Users have different personalities, and their psychologies vary in ways that may be manifest in how they interact and communicate with others. And in ways that manifest in how they engage in a particular social media audience. Differences among the many kinds of twitter users are not explained by lifecycle stages. Those who publish, those who get chatty, those who follow to get followers, those who retweet links, are different because of what they’re doing, not because of how well they know the tool.
That’s all. Just had to rant a bit. I take this all pretty seriously because I see real value in using social theory and psychology as a source for social interaction design methodologies. My apologies if I come across as flippant at times, but I wrote this while thinking aloud.
Anonymous
October 14, 2010 at 2:02 pmI agree with most of this critique: that the personal experience is not necessarily primary, that the social experience is intersubjective and conversational, that “sharing value” is too transactional to capture what is going on in social interaction, that design fosters social experiences and doesn’t determine them.

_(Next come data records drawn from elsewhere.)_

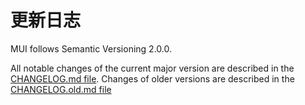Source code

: # 更新日志

<p class="description">MUI follows Semantic Versioning 2.0.0.</p>

All notable changes of the current major version are described in the [CHANGELOG.md file](https://github.com/mui-org/material-ui/blob/HEAD/CHANGELOG.md). Changes of older versions are described in the [CHANGELOG.old.md file](https://github.com/mui-org/material-ui/blob/HEAD/CHANGELOG.old.md)
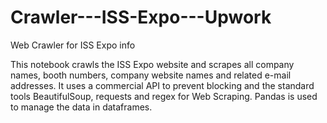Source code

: # Crawler---ISS-Expo---Upwork
Web Crawler for ISS Expo info

This notebook crawls the ISS Expo website and scrapes all company names, booth numbers, company website names and related e-mail addresses. 
It uses a commercial API to prevent blocking and the standard tools BeautifulSoup, requests and regex for Web Scraping. Pandas is used to manage the data in dataframes.

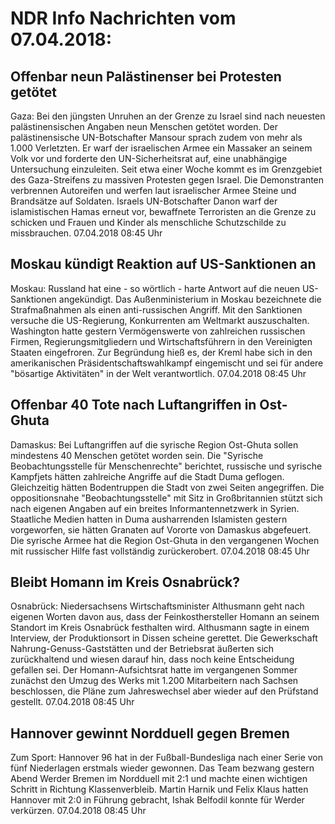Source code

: # NDR Info Nachrichten vom 07.04.2018:


## Offenbar neun Palästinenser bei Protesten getötet
Gaza:	Bei den jüngsten Unruhen an der Grenze zu Israel sind nach neuesten palästinensischen Angaben neun Menschen getötet worden. Der palästinensische UN-Botschafter Mansour sprach zudem von mehr als 1.000 Verletzten. Er warf der israelischen Armee ein Massaker an seinem Volk vor und forderte den UN-Sicherheitsrat auf, eine unabhängige Untersuchung einzuleiten. Seit etwa einer Woche kommt es im Grenzgebiet des Gaza-Streifens zu massiven Protesten gegen Israel. Die Demonstranten verbrennen Autoreifen und werfen laut israelischer Armee Steine und Brandsätze auf Soldaten. Israels UN-Botschafter Danon warf der islamistischen Hamas erneut vor, bewaffnete Terroristen an die Grenze zu schicken und Frauen und Kinder als menschliche Schutzschilde zu missbrauchen. 07.04.2018 08:45 Uhr 

## Moskau kündigt Reaktion auf US-Sanktionen an
Moskau: Russland hat eine - so wörtlich - harte Antwort auf die neuen US-Sanktionen angekündigt. Das Außenministerium in Moskau bezeichnete die Strafmaßnahmen als einen anti-russischen Angriff. Mit den Sanktionen versuche die US-Regierung, Konkurrenten am Weltmarkt auszuschalten. Washington hatte gestern Vermögenswerte von zahlreichen russischen Firmen, Regierungsmitgliedern und Wirtschaftsführern in den Vereinigten Staaten eingefroren. Zur Begründung hieß es, der Kreml habe sich in den amerikanischen Präsidentschaftswahlkampf eingemischt und sei für andere "bösartige Aktivitäten" in der Welt verantwortlich. 07.04.2018 08:45 Uhr 

## Offenbar 40 Tote nach Luftangriffen in Ost-Ghuta
Damaskus: Bei Luftangriffen auf die syrische Region Ost-Ghuta sollen mindestens 40 Menschen getötet worden sein. Die "Syrische Beobachtungsstelle für Menschenrechte" berichtet, russische und syrische Kampfjets hätten zahlreiche Angriffe auf die Stadt Duma geflogen. Gleichzeitig hätten Bodentruppen die Stadt von zwei Seiten angegriffen. Die oppositionsnahe "Beobachtungsstelle" mit Sitz in Großbritannien stützt sich nach eigenen Angaben auf ein breites Informantennetzwerk in Syrien. Staatliche Medien hatten in Duma ausharrenden Islamisten gestern vorgeworfen, sie hätten Granaten auf Vororte von Damaskus abgefeuert. Die syrische Armee hat die Region Ost-Ghuta in den vergangenen Wochen mit russischer Hilfe fast vollständig zurückerobert. 07.04.2018 08:45 Uhr 

## Bleibt Homann im Kreis Osnabrück?
Osnabrück:	Niedersachsens Wirtschaftsminister Althusmann geht nach eigenen Worten davon aus, dass der Feinkosthersteller Homann an seinem  Standort im Kreis Osnabrück festhalten wird. Althusmann sagte in einem Interview, der Produktionsort in Dissen scheine gerettet. Die Gewerkschaft Nahrung-Genuss-Gaststätten und der Betriebsrat äußerten sich zurückhaltend und wiesen darauf hin, dass noch keine Entscheidung gefallen sei. Der Homann-Aufsichtsrat hatte im vergangenen Sommer zunächst den Umzug des Werks mit 1.200 Mitarbeitern nach Sachsen beschlossen, die Pläne zum Jahreswechsel aber wieder auf den Prüfstand gestellt. 07.04.2018 08:45 Uhr 

## Hannover gewinnt Nordduell gegen Bremen
Zum Sport:		Hannover 96 hat in der Fußball-Bundesliga nach einer Serie von fünf Niederlagen erstmals wieder gewonnen. Das Team bezwang  gestern Abend Werder Bremen im Nordduell mit 2:1 und machte einen wichtigen Schritt in Richtung Klassenverbleib. Martin Harnik und Felix Klaus hatten Hannover mit 2:0 in Führung gebracht, Ishak Belfodil konnte für Werder verkürzen. 07.04.2018 08:45 Uhr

I also think the critique of personal and social value misparses what Porter is saying a bit unfairly. The adoption trajectory that Porter describes is based on “social object” systems like Flickr and delicious where the user starts by doing something valuable to them personally (like storing and organizing their own pictures) and then moves to discovering what is shared by others and sharing with others. Simply parsing the statement, then, first “personal value” is about managing one’s own photos, and the “value shared” is about realizing that one can share the photos with others, and benefit from other’s photos.

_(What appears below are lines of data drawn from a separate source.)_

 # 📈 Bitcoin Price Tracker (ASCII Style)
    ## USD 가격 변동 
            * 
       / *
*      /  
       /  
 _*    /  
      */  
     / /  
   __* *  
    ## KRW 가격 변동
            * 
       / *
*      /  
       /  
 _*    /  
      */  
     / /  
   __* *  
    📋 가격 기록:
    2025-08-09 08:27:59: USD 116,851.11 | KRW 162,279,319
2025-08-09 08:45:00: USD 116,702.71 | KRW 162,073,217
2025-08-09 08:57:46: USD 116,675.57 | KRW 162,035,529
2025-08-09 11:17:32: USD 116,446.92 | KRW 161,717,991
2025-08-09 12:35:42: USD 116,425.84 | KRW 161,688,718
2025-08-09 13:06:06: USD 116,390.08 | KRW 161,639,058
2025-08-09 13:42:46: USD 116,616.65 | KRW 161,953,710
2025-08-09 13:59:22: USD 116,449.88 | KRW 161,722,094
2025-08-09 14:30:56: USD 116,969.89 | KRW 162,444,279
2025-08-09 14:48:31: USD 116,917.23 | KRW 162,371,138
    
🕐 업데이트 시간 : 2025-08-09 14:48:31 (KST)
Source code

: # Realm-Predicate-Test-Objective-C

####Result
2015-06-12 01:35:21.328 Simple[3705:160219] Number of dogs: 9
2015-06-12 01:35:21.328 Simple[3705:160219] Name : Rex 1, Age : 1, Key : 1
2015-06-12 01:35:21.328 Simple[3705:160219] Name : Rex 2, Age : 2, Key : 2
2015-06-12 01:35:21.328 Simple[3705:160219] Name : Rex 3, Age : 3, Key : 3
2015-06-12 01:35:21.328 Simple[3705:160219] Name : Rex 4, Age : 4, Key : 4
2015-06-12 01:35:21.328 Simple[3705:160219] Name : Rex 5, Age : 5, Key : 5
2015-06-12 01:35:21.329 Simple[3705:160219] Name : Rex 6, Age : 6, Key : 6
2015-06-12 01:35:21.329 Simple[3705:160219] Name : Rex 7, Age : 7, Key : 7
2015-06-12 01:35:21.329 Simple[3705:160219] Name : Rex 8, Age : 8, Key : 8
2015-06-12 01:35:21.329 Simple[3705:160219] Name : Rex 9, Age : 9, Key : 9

As you mention rightly, this trajectory isn’t the same trajectory in other social software – one starts using Facebook because friends are there to affiliate with and talk to, not because of any individual, personal thing. And this trajectory isn’t the case for all users even in flickr – some, I strongly suspect, started posting on flickr only because they want to share, say, pictures of a party or a vacation, because they are anticipating their friends reactions, and it never was a personal photo management shoebox app for them.
I do think the personal/social sequence is one valid dimension in thinking about adoption of social software (not the same order for all people, or all functions). There are other lifecycle considerations about the growth of groups, about handling signal to noise, about handling social context, about social roles in groups of people (conveners, hosts, tummlers, etc). I think lifecycle is a valid analytical consideration, but the personal/social sequence is not always the case, and insufficiently nuanced to explain or seek to enhance the social experiences.